In a few minutes, she pulled herself together, sniffed and said, “Let’s go see what he has to say.”
Chapter 9 -2
It was 3:30 in the morning when Terry and Sally arrived a Teeny Town’s medical clinic. The man Sally had shot was on one bed in the glaring white room, and to Terry’s dismay, his friend Rob was on the other. Rob had been one of the team in Nashville, and Terry knew him better than most. Terry reckoned that he had been on gate guard when the attack occurred. Bill and Aggie Carter, essentially the community’s leading couple were also there. Bill was still on his crutches, but Terry quickly noticed that he only used them when he thought about it. The rest of the time Bill was hobbling around, gathering information from the assembled people. He waved at Terry and Sally, and they both took it to mean that he would debrief them soon enough.
Terry went to Rob’s bed and saw that Rob’s ear was bandaged. No other wounds were apparent. Terry greeted his friend. “Hey, Rob. You ok?”
“Oh, sure. Can you believe I got shot in the ear?” Rob grinned to show that he didn’t see it as a problem.
“Will they be able to save it, or are they going to amputate?” Terry asked with a smile.
Rob reached up and pulled the bloody bandage back. Terry leaned in to look. Rob had a perfect half circle clipped out of the edge of his right ear. “I think they can save it.”
“That’s going to be the finest scar in town,” Terry said.
“You think the ladies will like it?”
“No doubt, Rob. No doubt.” Terry looked over his shoulder briefly. Then he turned back to Rob. “What happened?”

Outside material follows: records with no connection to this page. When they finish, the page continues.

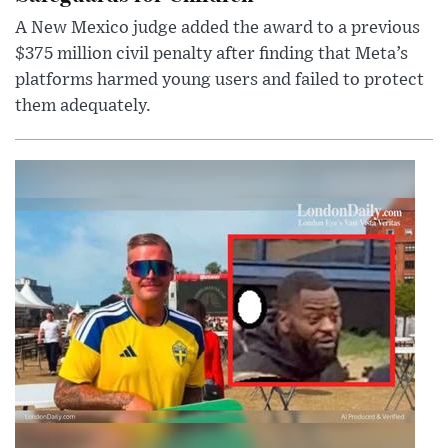
A New Mexico judge added the award to a previous
$375 million civil penalty after finding that Meta’s
platforms harmed young users and failed to protect
them adequately.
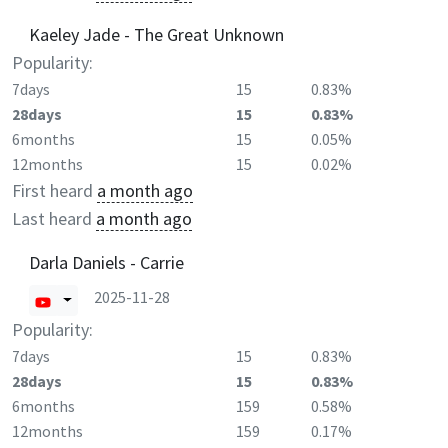
Kaeley Jade - The Great Unknown
Popularity:
7days
15
0.83%
28days
15
0.83%
6months
15
0.05%
12months
15
0.02%
First heard
a month ago
Last heard
a month ago
Darla Daniels - Carrie
2025-11-28
Popularity:
7days
15
0.83%
28days
15
0.83%
6months
159
0.58%
12months
159
0.17%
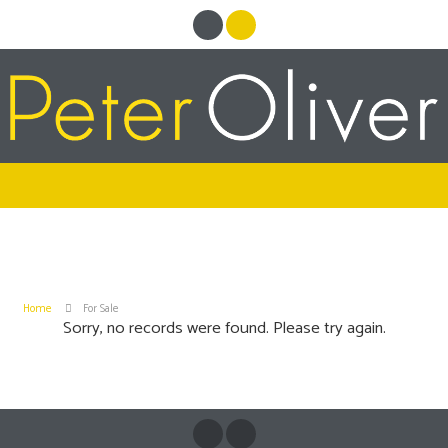
Home
For Sale
Sorry, no records were found. Please try again.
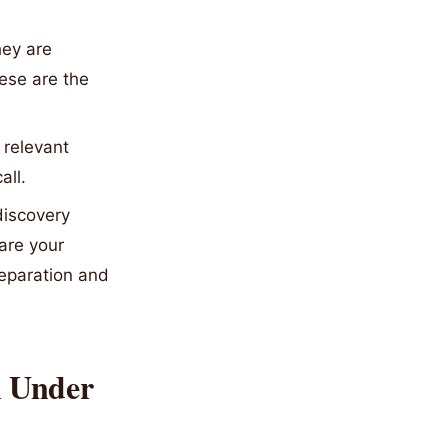
hey are
ese are the
 relevant
all.
discovery
 are your
reparation and
n Under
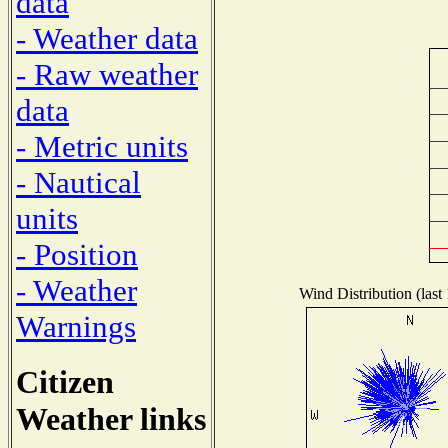
data
- Weather data
- Raw weather
data
- Metric units
- Nautical
units
- Position
- Weather
Wind Distribution (last
Warnings
Citizen
Weather links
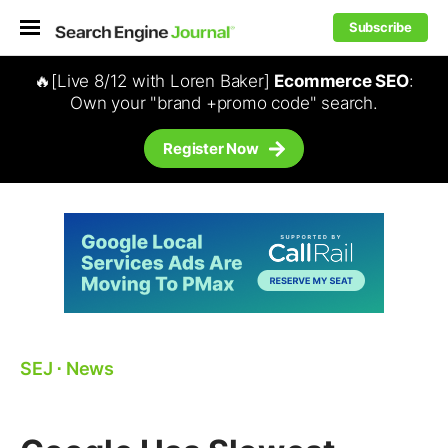
Subscribe
🔥[Live 8/12 with Loren Baker]
Ecommerce SEO
:
Own your "brand +promo code" search.
Register Now
SEJ
⋅
News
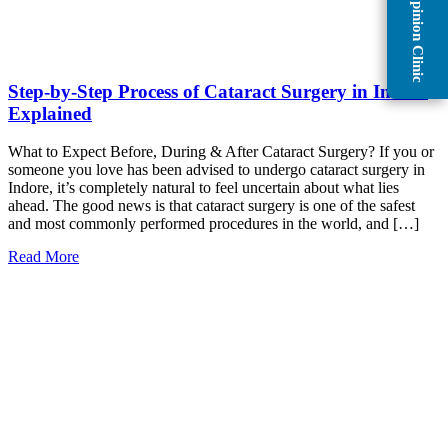
Second Opinion Clinic
Step-by-Step Process of Cataract Surgery in Indore
Explained
What to Expect Before, During & After Cataract Surgery? If you or
someone you love has been advised to undergo cataract surgery in
Indore, it’s completely natural to feel uncertain about what lies
ahead. The good news is that cataract surgery is one of the safest
and most commonly performed procedures in the world, and […]
Read More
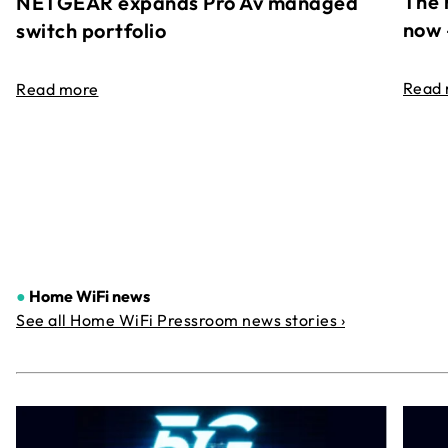
The 
NETGEAR expands Pro Av managed
now 
switch portfolio
Read
Read more
●
Home WiFi news
See all Home WiFi Pressroom news stories ›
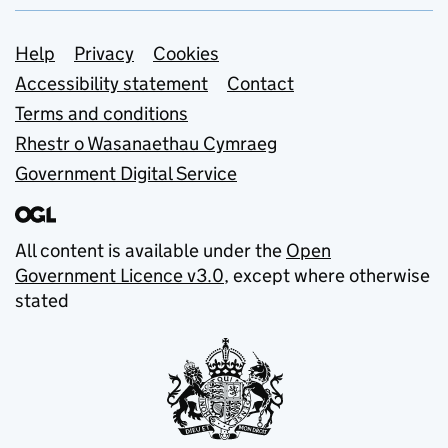
Support links
Help
Privacy
Cookies
Accessibility statement
Contact
Terms and conditions
Rhestr o Wasanaethau Cymraeg
Government Digital Service
All content is available under the
Open
Government Licence v3.0
, except where otherwise
stated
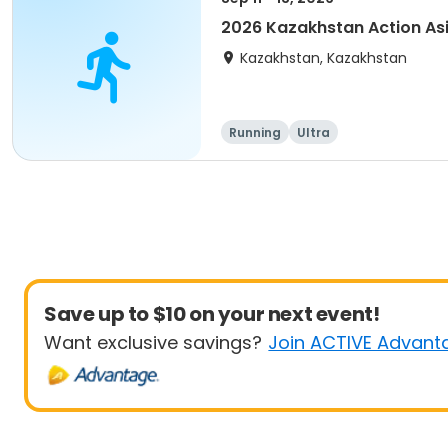
2026 Kazakhstan Action As
Kazakhstan, Kazakhstan
Running
Ultra
Save up to $10 on your next event!
Want exclusive savings?
Join ACTIVE Advant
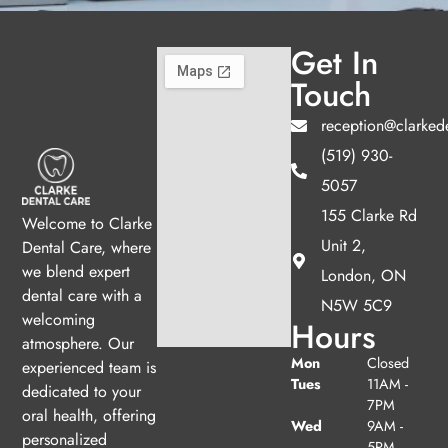
Get In
Touch
reception@clarked
(519) 930-
5057
155 Clarke Rd
Welcome to Clarke
Unit 2,
Dental Care, where
we blend expert
London, ON
dental care with a
N5W 5C9
welcoming
Hours
atmosphere. Our
Mon
Closed
experienced team is
Tues
11AM -
dedicated to your
7PM
oral health, offering
Wed
9AM -
personalized
5PM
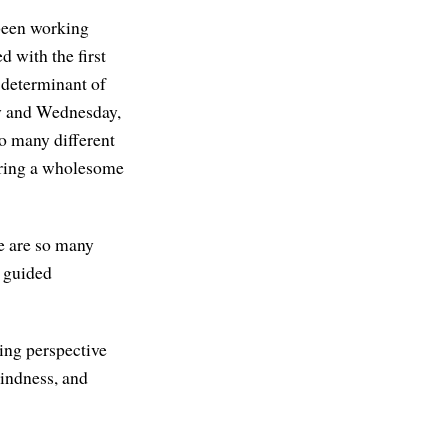
 been working
d with the first
t determinant of
ay and Wednesday,
so many different
 bring a wholesome
re are so many
e guided
ging perspective
kindness, and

“I guess they snuck in between patrols. I was on duty with the inner patrol on the southwest, which means they got past us. Anyway, they started shooting at the gate guards and we came running. They had our boys pinned down when we showed up behind the bad guys. Once we started shooting, it was pretty much over. The only problem is we were shooting from the ditch and we had to stick our heads up to get shot. That’s where I got my new ear hole.” Rob spun his finger around his ear. “Luckily, I wa
s the one with the first aid kit. I slapped one of those old plastic bandages on it and called it good. By then, the fight was over. We had a live one for a minute, but he did something to spook one of the young guys at the gate and got himself shot. I heard the whole thing was a diversion.”

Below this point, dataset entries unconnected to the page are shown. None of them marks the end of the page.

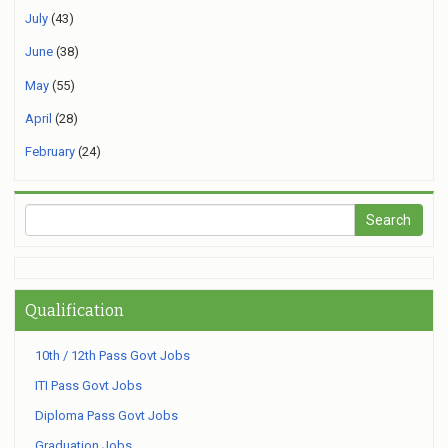
July
(43)
June
(38)
May
(55)
April
(28)
February
(24)
Qualification
10th / 12th Pass Govt Jobs
ITI Pass Govt Jobs
Diploma Pass Govt Jobs
Graduation Jobs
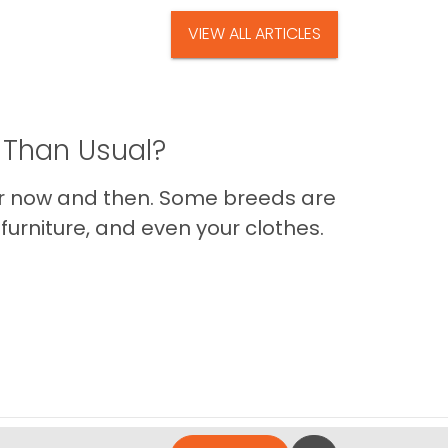
VIEW ALL ARTICLES
 Than Usual?
er now and then. Some breeds are
furniture, and even your clothes.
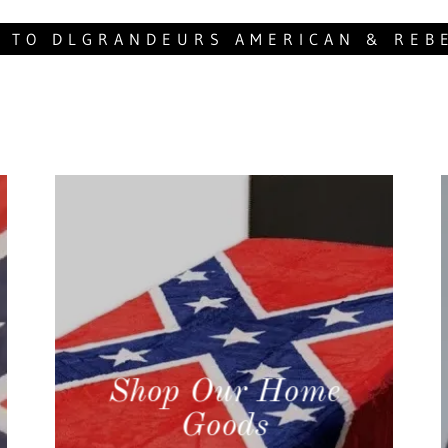
 TO DLGRANDEURS AMERICAN & REB
Shop Our Home
Goods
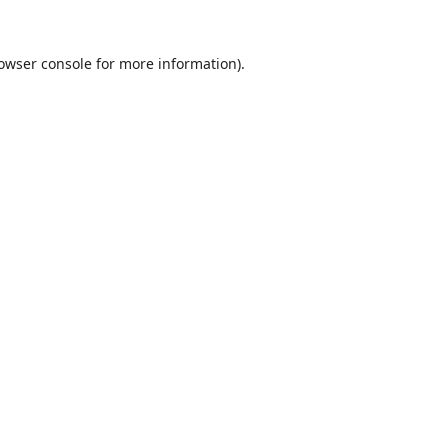
owser console
for more information).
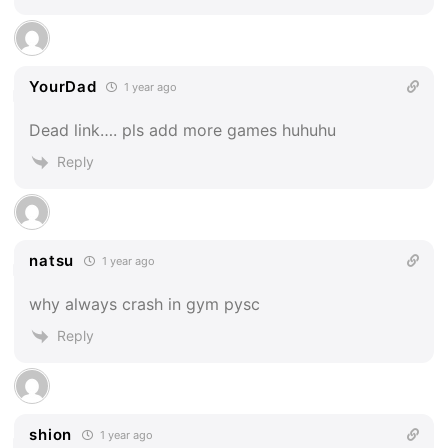
YourDad
1 year ago
Dead link…. pls add more games huhuhu
Reply
natsu
1 year ago
why always crash in gym pysc
Reply
shion
1 year ago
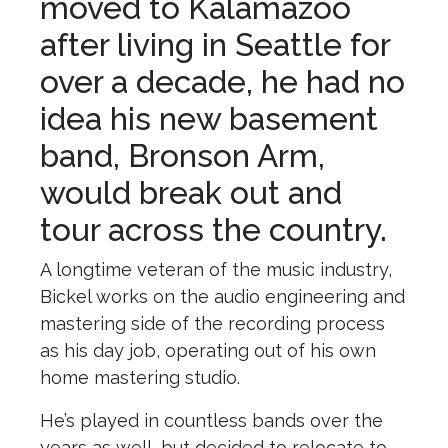
moved to Kalamazoo
after living in Seattle for
over a decade, he had no
idea his new basement
band, Bronson Arm,
would break out and
tour across the country.
A longtime veteran of the music industry,
Bickel works on the audio engineering and
mastering side of the recording process
as his day job, operating out of his own
home mastering studio.
He’s played in countless bands over the
years as well, but decided to relocate to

“Looks that way,” Terry said. “There was a group toting two big cans of diesel looking to burn something. Sally and I were heading for the fight at the gate when we heard them in the cornfield.”
“You took ‘em out?” Rob asked.
“I got a few of them, but Sally did the heavy lifting. She shot that one,” Terry jerked a thumb over his shoulder, “through ten rows of corn.”
“Is she doing ok?” Rob asked, and Terry knew he meant the emotional strain of killing, not her physical wellbeing.
Terry waggled his hand back and forth and said, “Ok, I guess. Man, she can shoot.”
“You don’t have to tell me. She spent the last ten years making the rest of us look bad, except for Jeffry. Nobody shoots better than that guy.” Rob squirmed around on the hospital bed, trying to make himself comfortable.
“Yeah. I guess she earned her reputation.” Terry replied. “Well, I’m sure we need to get in on the questions over here. Tell Sue to make sure you have a good scar.” Terry smiled and gave Rob a pat on the shoulder before he turned to the crowd around his foul-mouthed prisoner.
Bill gave Terry a nod as he stepped to the prisoner’s bed. Sue was cleaning the man’s ragged leg wound. She was doing a thorough job, but she wasn’t one to waste anesthetic on bad guys. The man was gnawing on the edge of his pillow and moaning as she worked. Kirk was playing his hardened killer routine to the hilt. “Don’t be such a sissy, man. It’s just a flesh wound.”
The man opened his eyes long enough to give Kirk a nasty look, and he saw Terry. He almost came off the bed in his attempt to strangle the younger man. “You son of a bitch! You shot me!”
Terry took a single step back and said, “No. If I was doing the shooting, you’d probably still be running... See that pretty girl over there? She shot you. You never had a chance.”